Health and Life Sciences

In an interdisciplinary network, scientists are conducting basic and application-oriented research into digitalised healthcare, intelligent sensor technology, human-machine interaction, biomedicine, bioinformatics and next-generation active ingredients. In doing so, they make a nationally visible contribution to scientific progress in these fields and strengthen the Lusatia health region. With its customised study and training programmes, the profile line makes a significant contribution to the qualification of specialists for industry and science.
Example projects
THIEM:COTTBUS5G - Digital lead hospital
Dr.-Ing. Christian Herglotz, Chair of Computer Engineering
THIEM:COTTBUS5G is prototypically testing the extent to which fast, customised data transmission technologies can change the patient experience on the "journey" into and through a hospital and improve patient safety at hot spots of healthcare reality at the Carl-Thiem-Klinikum gGmbH (CTK) and in its catchment area. In THIEM:COTTBUS5G, technology development and technology impact research are focussing on the patient journey, while an Internet of Things (IoT), which is initially only defined in technical and informational terms and networks the available resources, is being further developed into an Internet of Services (IoS) in the service of sick people.
NeuroMiR - Multiparametric bead-based detection of miRNA signatures of neurodegenerative diseases
Prof.

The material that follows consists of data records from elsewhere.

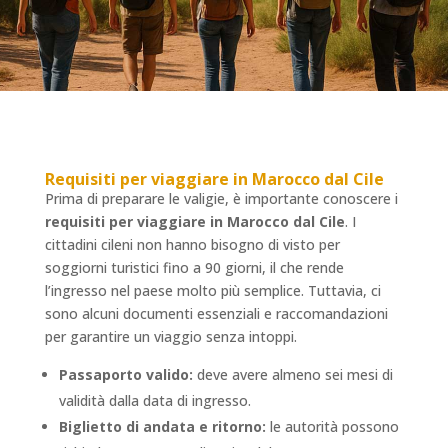
Requisiti per viaggiare in Marocco dal Cile
Prima di preparare le valigie, è importante conoscere i
requisiti per viaggiare in Marocco dal Cile
. I
cittadini cileni non hanno bisogno di visto per
soggiorni turistici fino a 90 giorni, il che rende
l’ingresso nel paese molto più semplice. Tuttavia, ci
sono alcuni documenti essenziali e raccomandazioni
per garantire un viaggio senza intoppi.
Passaporto valido:
deve avere almeno sei mesi di
validità dalla data di ingresso.
Biglietto di andata e ritorno:
le autorità possono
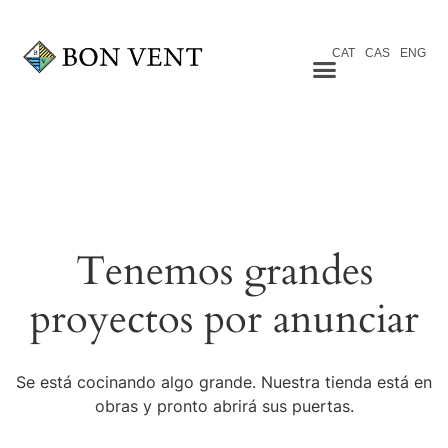
CAT
CAS
ENG
Tenemos grandes
proyectos por anunciar
Se está cocinando algo grande. Nuestra tienda está en
obras y pronto abrirá sus puertas.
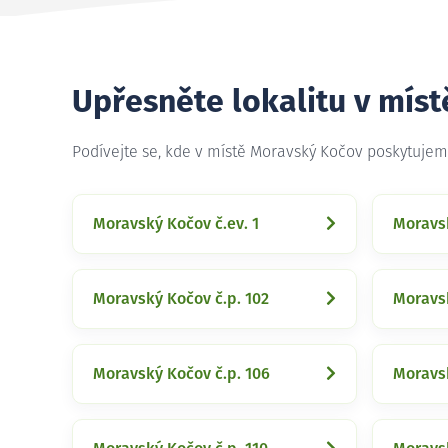
Upřesněte lokalitu v mís
Podívejte se, kde v místě Moravský Kočov poskytujem
Moravský Kočov č.ev. 1
Moravsk
Moravský Kočov č.p. 102
Moravsk
Moravský Kočov č.p. 106
Moravsk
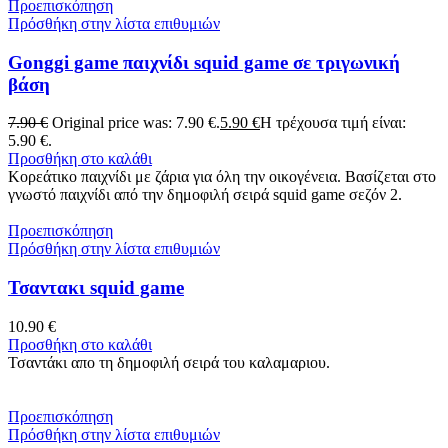
Προεπισκόπηση
Πρόσθήκη στην λίστα επιθυμιών
Gonggi game παιχνίδι squid game σε τριγωνική
βάση
7.90
€
Original price was: 7.90 €.
5.90
€
Η τρέχουσα τιμή είναι:
5.90 €.
Προσθήκη στο καλάθι
Κορεάτικο παιχνίδι με ζάρια για όλη την οικογένεια. Βασίζεται στο
γνωστό παιχνίδι από την δημοφιλή σειρά squid game σεζόν 2.
Προεπισκόπηση
Πρόσθήκη στην λίστα επιθυμιών
Τσαντακι squid game
10.90
€
Προσθήκη στο καλάθι
Τσαντάκι απο τη δημοφιλή σειρά του καλαμαριου.
Προεπισκόπηση
Πρόσθήκη στην λίστα επιθυμιών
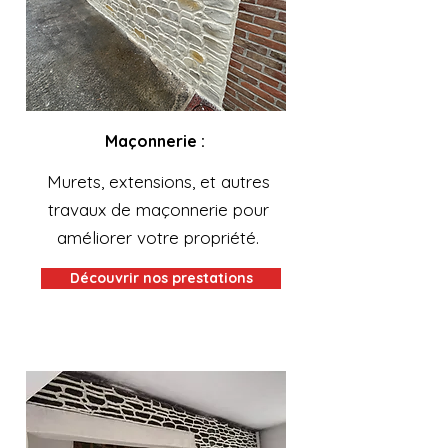
Maçonnerie :
Murets, extensions, et autres
travaux de maçonnerie pour
améliorer votre propriété.
Découvrir nos prestations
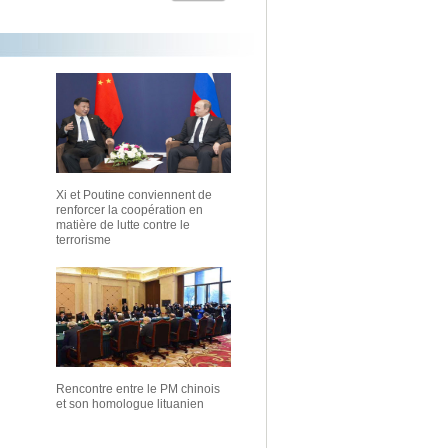
Xi et Poutine conviennent de
renforcer la coopération en
matière de lutte contre le
terrorisme
Rencontre entre le PM chinois
et son homologue lituanien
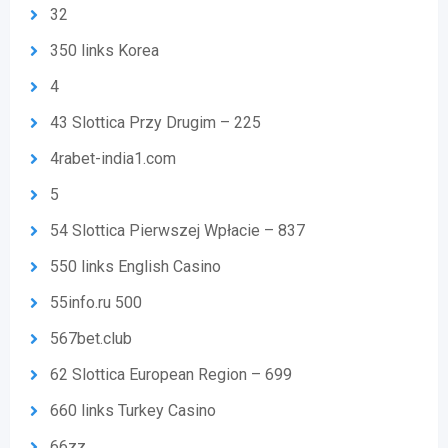
32
350 links Korea
4
43 Slottica Przy Drugim – 225
4rabet-india1.com
5
54 Slottica Pierwszej Wpłacie – 837
550 links English Casino
55info.ru 500
567bet.club
62 Slottica European Region – 699
660 links Turkey Casino
66zz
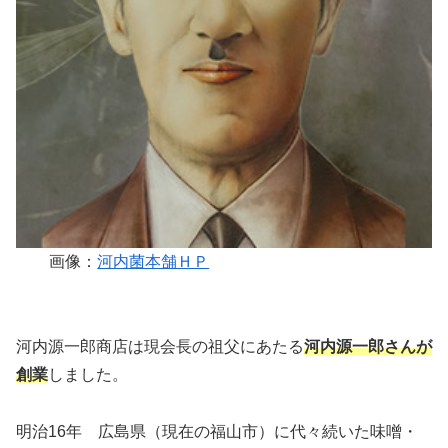
画像：
河内菌本舗ＨＰ
河内源一郎商店は現会長の祖父にあたる
河内源一郎さんが
創業
しました。
明治16年 広島県（現在の福山市）に代々続いた味噌・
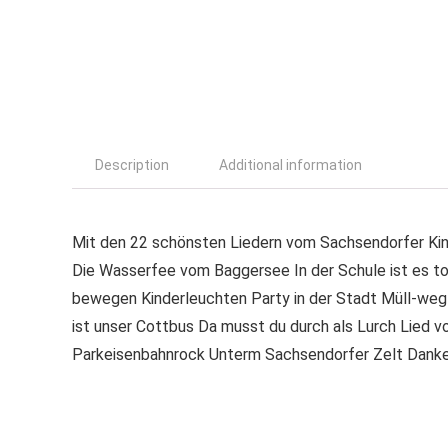
Description
Additional information
Mit den 22 schönsten Liedern vom Sachsendorfer Kind
Die Wasserfee vom Baggersee In der Schule ist es tol
bewegen Kinderleuchten Party in der Stadt Müll-weg-
ist unser Cottbus Da musst du durch als Lurch Lied 
Parkeisenbahnrock Unterm Sachsendorfer Zelt Danke, 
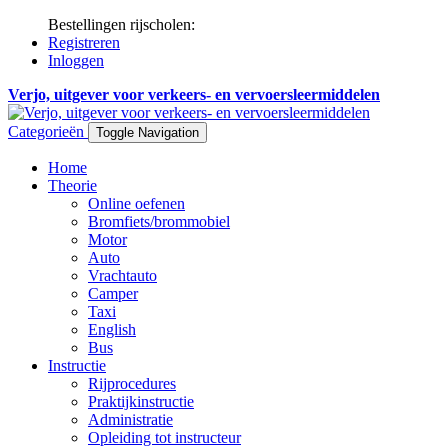
Bestellingen rijscholen:
Registreren
Inloggen
Verjo, uitgever voor verkeers- en vervoersleermiddelen
Categorieën
Toggle Navigation
Home
Theorie
Online oefenen
Bromfiets/brommobiel
Motor
Auto
Vrachtauto
Camper
Taxi
English
Bus
Instructie
Rijprocedures
Praktijkinstructie
Administratie
Opleiding tot instructeur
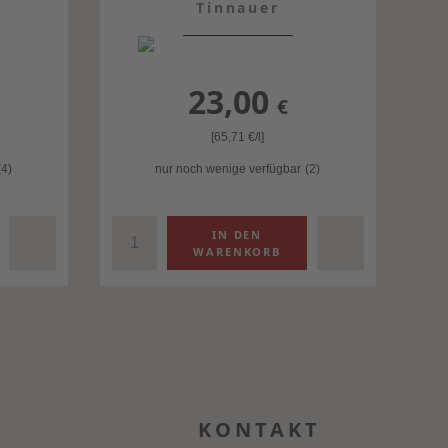
Tinnauer
23,00
€
[65,71
€
/l]
(4)
nur noch wenige verfügbar
(2)
KONTAKT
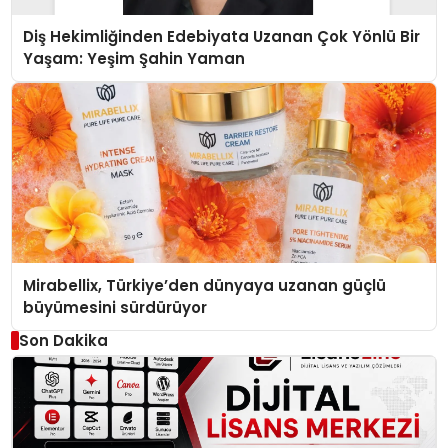
Diş Hekimliğinden Edebiyata Uzanan Çok Yönlü Bir
Yaşam: Yeşim Şahin Yaman
Mirabellix, Türkiye’den dünyaya uzanan güçlü
büyümesini sürdürüyor
Son Dakika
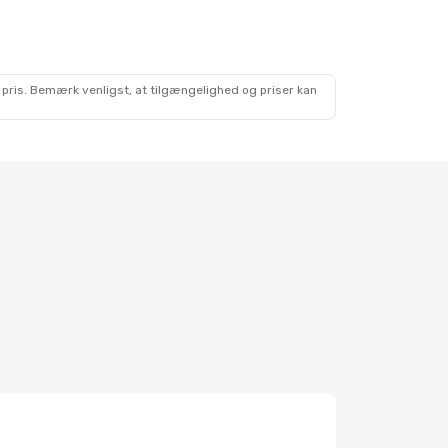
 pris. Bemærk venligst, at tilgængelighed og priser kan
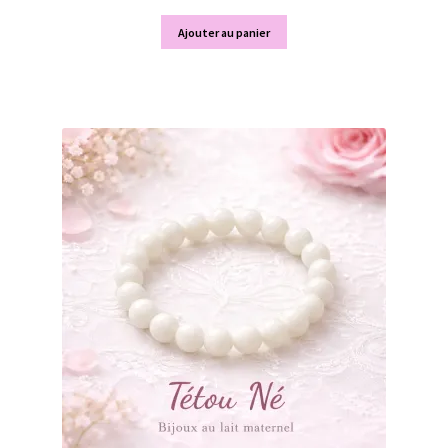
Ajouter au panier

Schierack / PD Rödiger, Chair of Multiparameter Diagnostics
"NeuroMiR", a research alliance based in the Brandenburg region, which is funded by the Federal Ministry of Education and Research for the period 2022 to 2025 as part of the "RUBIN - Regional Entrepreneurial Alliances for Innovation" programme. The RUBIN alliance NeuroMiR has set itself the goal of establishing multiparametric bead-based and antibody-mediated diagnostics for relevant miRNA signatures. The aim of joint project 1 is to develop various test formats that will be integrated into the newly developed technology and enable the detection of biomarkers in plasma and serum.

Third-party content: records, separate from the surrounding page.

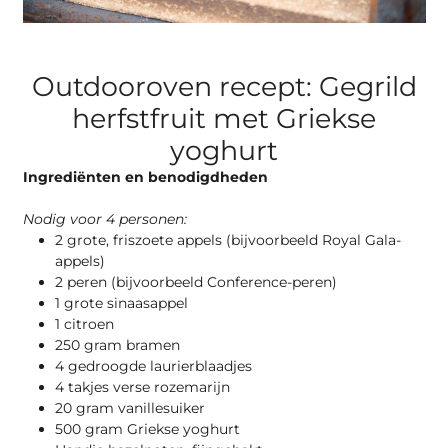
Outdooroven recept: Gegrild
herfstfruit met Griekse
yoghurt
Ingrediënten en benodigdheden
Nodig voor 4 personen:
2 grote, friszoete appels (bijvoorbeeld Royal Gala-
appels)
2 peren (bijvoorbeeld Conference-peren)
1 grote sinaasappel
1 citroen
250 gram bramen
4 gedroogde laurierblaadjes
4 takjes verse rozemarijn
20 gram vanillesuiker
500 gram Griekse yoghurt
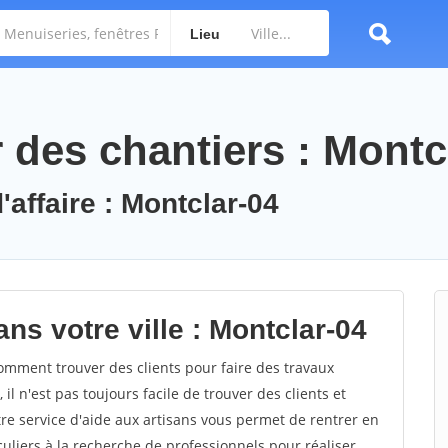
Lieu
des chantiers : Montc
'affaire : Montclar-04
ns votre ville : Montclar-04
mment trouver des clients pour faire des travaux
il n'est pas toujours facile de trouver des clients et
re service d'aide aux artisans vous permet de rentrer en
uliers à la recherche de professionnels pour réaliser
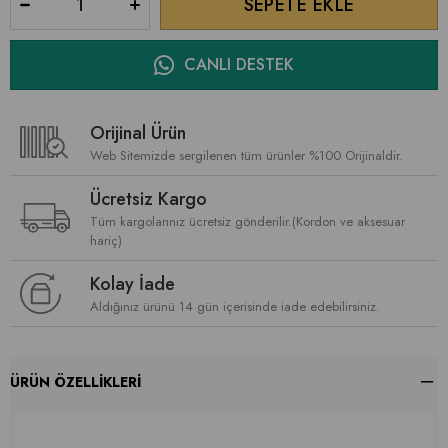
CANLI DESTEK
Orijinal Ürün
Web Sitemizde sergilenen tüm ürünler %100 Orijinaldir.
Ücretsiz Kargo
Tüm kargolarınız ücretsiz gönderilir.(Kordon ve aksesuar
hariç)
Kolay İade
Aldığınız ürünü 14 gün içerisinde iade edebilirsiniz.
ÜRÜN ÖZELLIKLERI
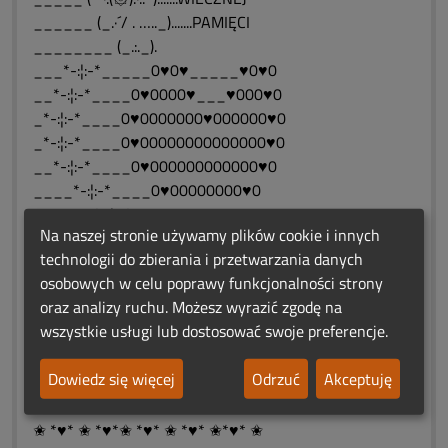
______ (_.·´/ . ….._).......PAMIĘCI
________ (_.:._).
___*-:¦:-*_____0♥0♥_____♥0♥0
__*-:¦:-*____0♥0000♥___♥000♥0
_*-:¦:-*____0♥0000000♥000000♥0
_*-:¦:-*____0♥00000000000000♥0
__*-:¦:-*____0♥000000000000♥0
____*-:¦:-*____0♥00000000♥0
______*-:¦:-*_____0♥000♥0
Na naszej stronie używamy plików cookie i innych
_________*-:¦:-*____0♥0
technologii do zbierania i przetwarzania danych
______________,*-:¦:-*
osobowych w celu poprawy funkcjonalności strony
✬ *♥* ✬ *♥*✬ *♥* ✬ *♥* ✬*♥* ✬
oraz analizy ruchu. Możesz wyrazić zgodę na
......"Nie żyjemy, aby umierać...
wszystkie usługi lub dostosować swoje preferencje.
......ale umieramy, aby żyć
wiecznie.M. Buchbergerę.❤️⭐❤️
Dowiedz się więcej
Odrzuć
Akceptuję
✿♨❤️ԑ̮̑♦̮̑ɜܓ♨❤️♨ ԑ̮̑♦̮̑ɜܓ❤️♨✿
♥ ⋱⋰ ♥ ⋱⋰ ♥ ⋱⋰ ♥ ⋱⋰ ♥⋱⋰ ♥⋱⋰ ♥
✬ *♥* ✬ *♥*✬ *♥* ✬ *♥* ✬*♥* ✬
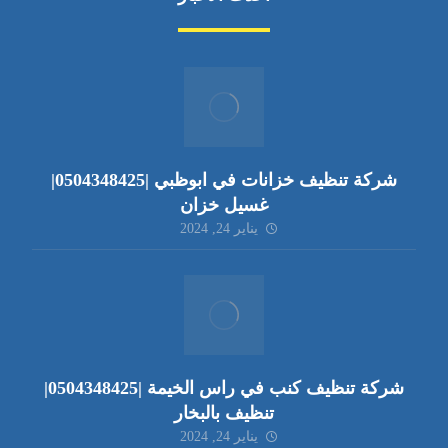
شركة تنظيف خزانات في ابوظبي |0504348425|
غسيل خزان
يناير 24, 2024
شركة تنظيف كنب في راس الخيمة |0504348425|
تنظيف بالبخار
يناير 24, 2024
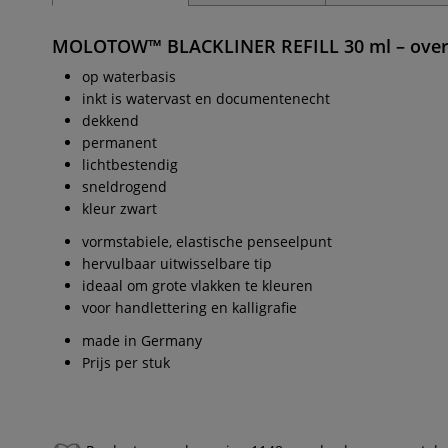
MOLOTOW™ BLACKLINER REFILL 30 ml
– over
op waterbasis
inkt is watervast en documentenecht
dekkend
permanent
lichtbestendig
sneldrogend
kleur zwart
vormstabiele, elastische penseelpunt
hervulbaar uitwisselbare tip
ideaal om grote vlakken te kleuren
voor handlettering en kalligrafie
made in Germany
Prijs per stuk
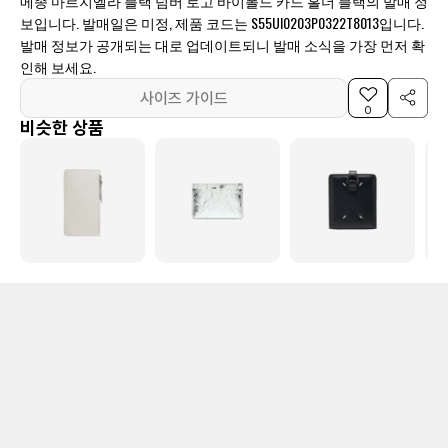
메종 마르지엘라 블랙 넘버 로고 바이폴드 카드 홀더 블랙의 발매 정
보입니다. 발매일은 미정, 제품 코드는 S55UI0203P0322T8013입니다.
발매 정보가 공개되는 대로 업데이트되니 발매 소식을 가장 먼저 확
인해 보세요.
사이즈 가이드
0
비슷한 상품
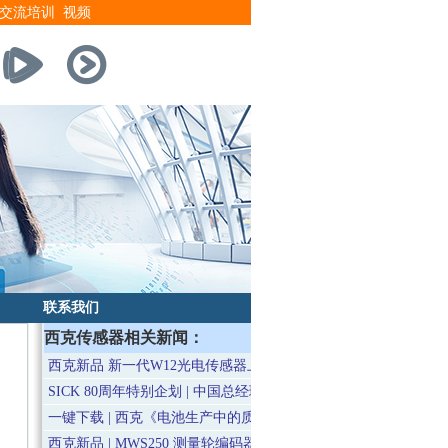
交流培训
视频
联系我们
西克传感器相关新闻：
西克新品 新一代W12光电传感器上市
SICK 80周年特别企划 | 中国总经理特别专访
一键下载 | 西克《电池生产中的质量管理》电子手册
西克新品 | MWS250 测量轮编码器上市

AI Rescue - AI-supported data analysis and simulation of the rescue service
Prof. Fügenschuh, Chair of Engineering Mathematics and Numerical Optimization
The rescue chain, from the emergency call to the rescue centre, requires precise coordination of all those involved. Agent-based modelling helps to record the current situation and analyse changes. The aim is to provide rapid care for emergency patients, which requires various optimisation approaches: Resource dimensioning, shift planning, dispatching strategies, dynamic placement of rescue resources and selection of the target emergency room depending on capacity. Simulations in Lusatia show potential for the use of artificial intelligence to optimise the rescue chain at a strategic, tactical and operational level.

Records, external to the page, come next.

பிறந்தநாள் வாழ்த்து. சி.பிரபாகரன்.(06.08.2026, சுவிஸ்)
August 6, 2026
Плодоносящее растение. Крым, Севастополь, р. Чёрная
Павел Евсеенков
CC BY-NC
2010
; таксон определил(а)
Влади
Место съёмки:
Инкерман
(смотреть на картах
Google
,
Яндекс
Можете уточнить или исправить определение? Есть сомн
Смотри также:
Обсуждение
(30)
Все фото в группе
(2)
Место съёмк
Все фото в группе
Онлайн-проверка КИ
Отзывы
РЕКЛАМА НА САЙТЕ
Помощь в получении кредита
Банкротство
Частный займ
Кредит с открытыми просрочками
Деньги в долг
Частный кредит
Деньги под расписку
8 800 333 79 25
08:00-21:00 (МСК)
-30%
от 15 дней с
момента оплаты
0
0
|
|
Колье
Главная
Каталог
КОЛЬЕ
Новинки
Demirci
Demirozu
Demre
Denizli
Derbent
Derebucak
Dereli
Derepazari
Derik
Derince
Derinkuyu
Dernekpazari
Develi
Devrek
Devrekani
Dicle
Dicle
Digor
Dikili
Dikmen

NEKSA - "Re-creating instead of adding" - designing the new nursing training curriculum in the state of Brandenburg
Prof. Herzberg, Chair of Educational Sciences and Vocational Education in Health Professions Professions
The Neksa project uses participatory research and development to develop, test and evaluate instruments for the implementation of the Nursing Professions Reform Act. The aim is to support curricular development at nursing schools under various requirements. In view of the Nursing Professions Act, the project is investigating how future nursing assistant training programmes can be designed in order to achieve an appropriate mix of qualifications. The Neksa-PAss sub-project extends the project to develop regulatory tools for nursing assistant training, taking into account the expertise from Brandenburg. In addition, the project aims to redesign specialised further training for nursing staff in a participatory manner in order to contribute to securing a skilled workforce.
medCS.5
Prof. Reichenbach, Chair of Computer Engineering, Prof. Panchenko, Chair of Cyber Security
The aim of the medCS.5 project is to analyse the patient data security and resilience of 5G infrastructures in the medical sector, to identify potential threats and to formulate recommendations for the security, design and operation of such networks. Various complementary methods, innovative technologies and novel algorithms and tests will be developed, validated and utilised for this purpose. In addition, it will be shown how the resilience of the network can be further strengthened by complementary new technologies and developments.